- [Required work]
(A) In the email about the KVM per-vcpu event patch, which architectures does the updated documentation list for KVM_CAP_VCPU_EVENTS?
(B) Rewrite the email about the KVM per-vcpu event patch from "On 03/03/18 16:09, Dongjiu" up to and including "support live migration.", replacing "SError" with "System Error".
(C) Carry on the email about the KVM per-vcpu event patch from the point where it stops.

- [Source excerpt]

Received-SPF: pass (google.com: best guess record for domain of linux-kernel-owner@vger.kernel.org designates 209.132.180.67 as permitted sender) client-ip=209.132.180.67;
Message-ID: <5AAAD9DE.9030001@arm.com>
Date:   Thu, 15 Mar 2018 20:38:54 +0000
From:   James Morse <james.morse@arm.com>
User-Agent: Mozilla/5.0 (X11; Linux x86_64; rv:31.0) Gecko/20100101 Icedove/31.6.0
MIME-Version: 1.0
To:     Dongjiu Geng <gengdongjiu@huawei.com>
CC:     rkrcmar@redhat.com, corbet@lwn.net, christoffer.dall@linaro.org,
        marc.zyngier@arm.com, linux@armlinux.org.uk,
        catalin.marinas@arm.com, rjw@rjwysocki.net, bp@alien8.de,
        lenb@kernel.org, kvm@vger.kernel.org, linux-doc@vger.kernel.org,
        linux-kernel@vger.kernel.org, linux-arm-kernel@lists.infradead.org,
        kvmarm@lists.cs.columbia.edu, linux-acpi@vger.kernel.org,
        devel@acpica.org, huangshaoyu@huawei.com
Subject: Re: [PATCH v10 3/5] arm/arm64: KVM: Introduce set and get per-vcpu
 event
References: <1520093380-42577-1-git-send-email-gengdongjiu@huawei.com> <1520093380-42577-4-git-send-email-gengdongjiu@huawei.com>
In-Reply-To: <1520093380-42577-4-git-send-email-gengdongjiu@huawei.com>
Content-Type: text/plain; charset=windows-1252
Content-Transfer-Encoding: 7bit
Sender: linux-kernel-owner@vger.kernel.org
Precedence: bulk

Hi Dongjiu Geng,

On 03/03/18 16:09, Dongjiu Geng wrote:
> RAS Extension provides VSESR_EL2 register to specify
> virtual SError syndrome value, this patch adds a new
> IOCTL to export user-invisible states related to
> SError exceptions. User space can setup the
> kvm_vcpu_events to inject specified SError, also it
> can support live migration.

> diff --git a/Documentation/virtual/kvm/api.txt b/Documentation/virtual/kvm/api.txt
> index 8a3d708..26ae151 100644
> --- a/Documentation/virtual/kvm/api.txt
> +++ b/Documentation/virtual/kvm/api.txt
> @@ -819,11 +819,13 @@ struct kvm_clock_data {
>  
>  Capability: KVM_CAP_VCPU_EVENTS
>  Extended by: KVM_CAP_INTR_SHADOW
> -Architectures: x86
> +Architectures: x86, arm, arm64
>  Type: vm ioctl
>  Parameters: struct kvm_vcpu_event (out)

(Records from a dataset)

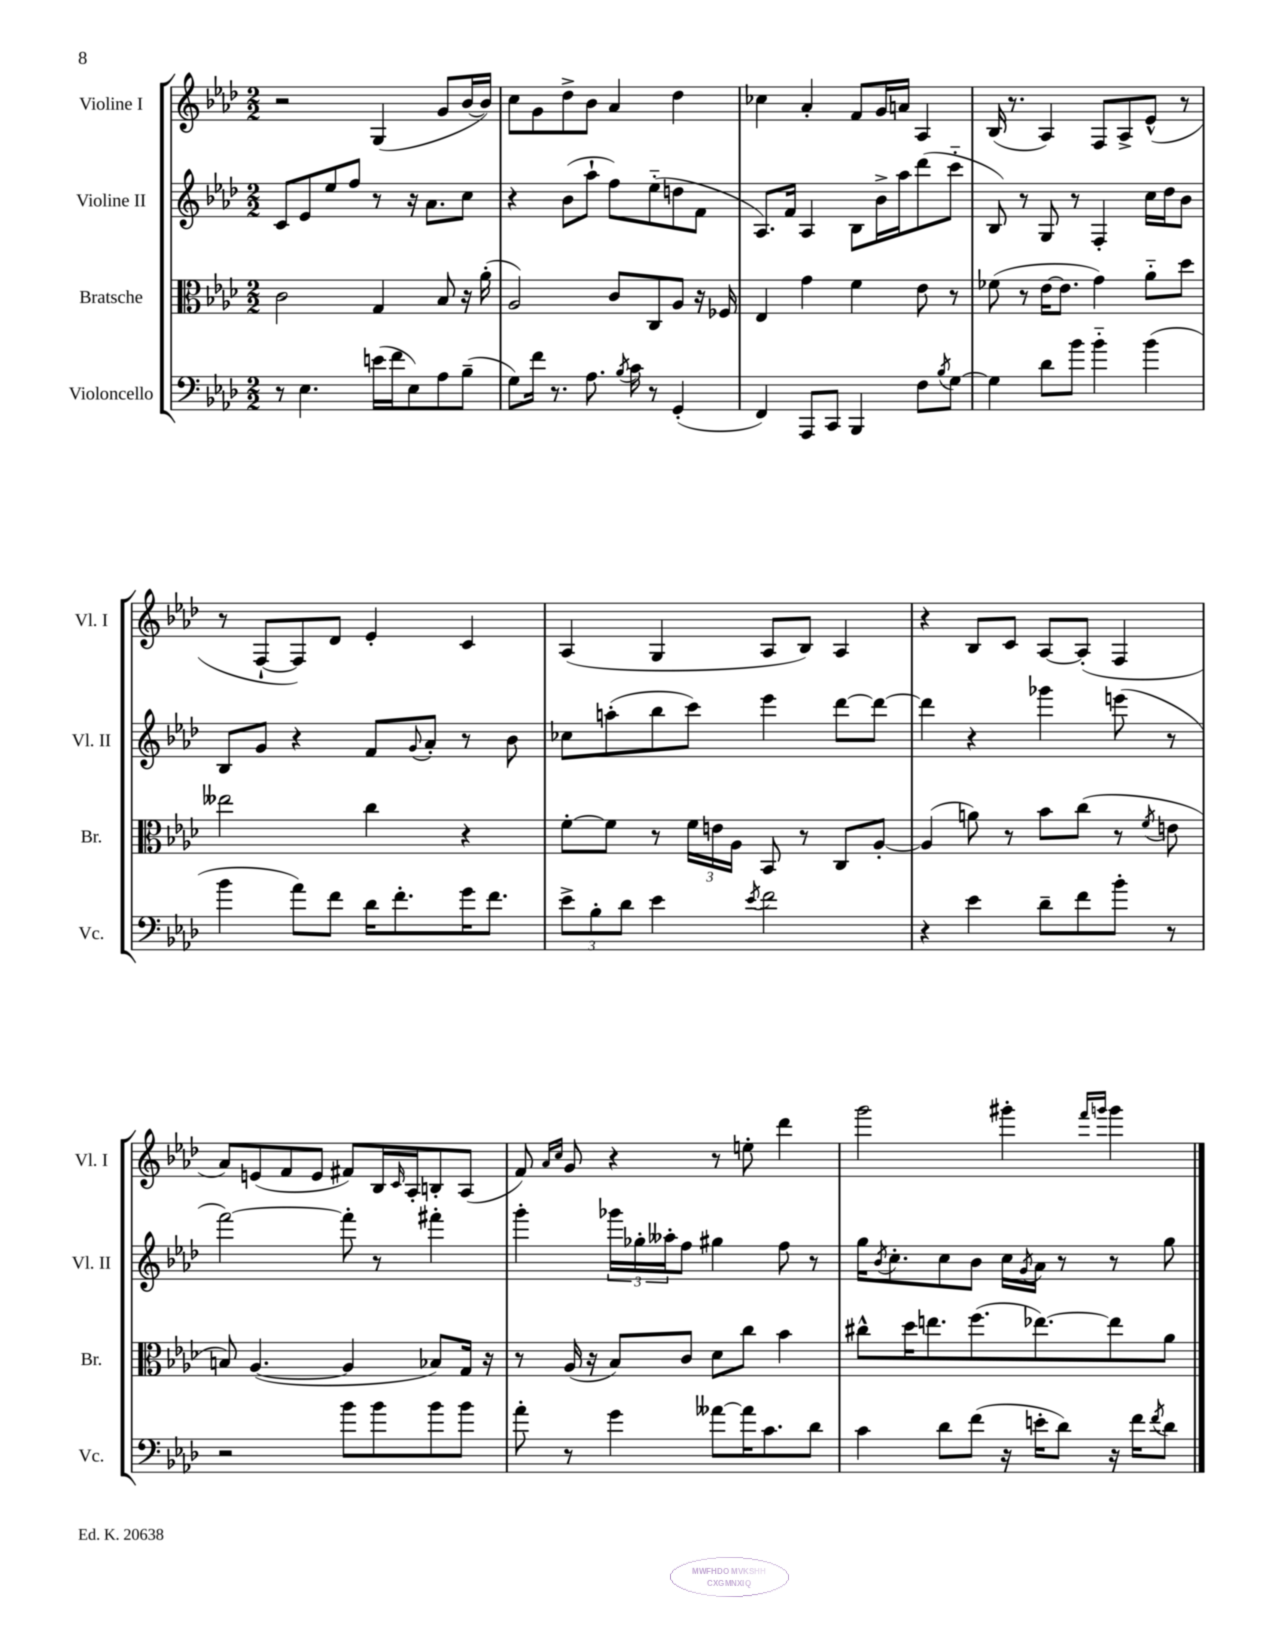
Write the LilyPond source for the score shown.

<<
\new StaffGroup <<
\new Staff = "s0" \with { instrumentName = "Violine I" shortInstrumentName = "Vl. I" } {
    \clef treble \key aes \major \numericTimeSignature \time 2/2
    r2 g4( g'8 bes'16~ bes'16) |
    c''8 g'8 des''8-> bes'8 aes'4 des''4 |
    ces''4 aes'4-. f'8 g'16 a'16 aes4 |
    bes16( r8. aes4) f8 aes8-> ees'8-^( r8 |
    r8 f8~-! f8) des'8 ees'4-. c'4 |
    aes4( g4 aes8 bes8) aes4 |
    r4 bes8 c'8 aes8~ aes8-.( f4 |
    aes'8) e'8( f'8 e'8 fis'8) bes16 \grace { c'16 } aes16-. b8-. aes8( |
    f'8) \grace { aes'16 c''16 } g'8 r4 r8 e''8-. des'''4 |
    g'''2 gis'''4-. \grace { f'''16 g'''16 } g'''4 \bar "|." |
}
\new Staff = "s1" \with { instrumentName = "Violine II" shortInstrumentName = "Vl. II" } {
    \clef treble \key aes \major \numericTimeSignature \time 2/2
    c'8 ees'8 ees''8 f''8 r8 r16 aes'8. c''8 |
    r4 bes'8( aes''8-! f''8) ees''8-_( d''8 f'8 |
    aes8.) f'16 aes4 bes8 bes'16-> aes''16 des'''8( c'''8-_ |
    bes8) r8 g8 r8 f4-. c''16 des''16 bes'8 |
    bes8 g'8 r4 f'8 \appoggiatura { g'8 } aes'8-. r8 bes'8 |
    ces''8 a''8-.( bes''8 c'''8) ees'''4 des'''8~ des'''8~ |
    des'''4 r4 ges'''4 e'''8( r8 |
    f'''2~) f'''8-. r8 fis'''4-. |
    g'''4-. \tuplet 3/2 { ges'''16 ges''16-. aeses''16-. } f''8 gis''4 f''8 r8 |
    g''16 \acciaccatura { bes'8 } c''8.-. c''8 bes'8 c''16 \acciaccatura { g'8 } aes'16 r8 r8 g''8 \bar "|." |
}
\new Staff = "s2" \with { instrumentName = "Bratsche" shortInstrumentName = "Br." } {
    \clef alto \key aes \major \numericTimeSignature \time 2/2
    c'2 g4 bes8 r16 aes'16-.( |
    aes2) c'8 c8 aes8 r16 fes16 |
    ees4 g'4 f'4 ees'8 r8 |
    fes'8( r8 ees'16~ ees'8. g'4) aes'8-_ des''8 |
    eeses''2 c''4 r4 |
    f'8~-. f'8 r8 \tuplet 3/2 { f'16 e'16 aes16 } bes,8 r8 c8 aes8~-. |
    aes4( a'8) r8 bes'8 c''8( r8 \acciaccatura { f'8 } e'8 |
    b8) aes4.~( aes4 bes8) g16 r16 |
    r8 aes16( r16 bes8) c'8 des'8 c''8 bes'4 |
    cis''8-^ des''16 e''8. f''8.( ees''8.~) ees''8 aes'8 \bar "|." |
}
\new Staff = "s3" \with { instrumentName = "Violoncello" shortInstrumentName = "Vc." } {
    \clef bass \key aes \major \numericTimeSignature \time 2/2
    r8 ees4. e'16( f'16 ees8) aes8 bes8--( |
    g8) f'16 r8. aes8. \acciaccatura { bes8 } c'16 r8 g,4-.( |
    f,4) aes,,8 c,8 bes,,4 f8 \acciaccatura { bes8 } g8~ |
    g4 des'8 bes'8 bes'4-_ bes'4( |
    bes'4 aes'8) f'8 des'16 f'8.-. g'16 f'8. |
    \tuplet 3/2 { ees'8-> bes8-. des'8 } ees'4 \acciaccatura { ees'8 } f'2 |
    r4 ees'4 des'8-- f'8 bes'8-. r8 |
    r2 bes'8 bes'8 bes'8 bes'8 |
    aes'8-. r8 g'4 aeses'8~ aeses'16 c'8. des'8 |
    c'4 des'8 f'8( r16 e'16-. des'8) r16 f'16 \acciaccatura { f'8 } des'8 \bar "|." |
}
>>
>>
\layout { \context { \Score \remove "Bar_number_engraver" } }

- [Per-task outputs]
(A) x86, arm, and arm64.

(B)
On 03/03/18 16:09, Dongjiu Geng wrote:
> RAS Extension provides VSESR_EL2 register to specify
> virtual System Error syndrome value, this patch adds a new
> IOCTL to export user-invisible states related to
> System Error exceptions. User space can setup the
> kvm_vcpu_events to inject specified System Error, also it
> can support live migration.

(C)
>  Returns: 0 on success, -1 on error
>  
> +X86:
> +
>  Gets currently pending exceptions, interrupts, and NMIs as well as related
>  states of the vcpu.
>  
> @@ -865,15 +867,29 @@ Only two fields are defined in the flags field:
>  - KVM_VCPUEVENT_VALID_SMM may be set in the flags field to signal that
>    smi contains a valid state.
>  
> +ARM, ARM64:
> +
> +Gets currently pending SError exceptions as well as related states of the vcpu.
> +
> +struct kvm_vcpu_events {
> +       struct {
> +               bool serror_pending;
> +               bool serror_has_esr;
> +               u64 serror_esr;
> +       } exception;
> +};

Don't put bool in an ABI struct. The encoding is up to the compiler.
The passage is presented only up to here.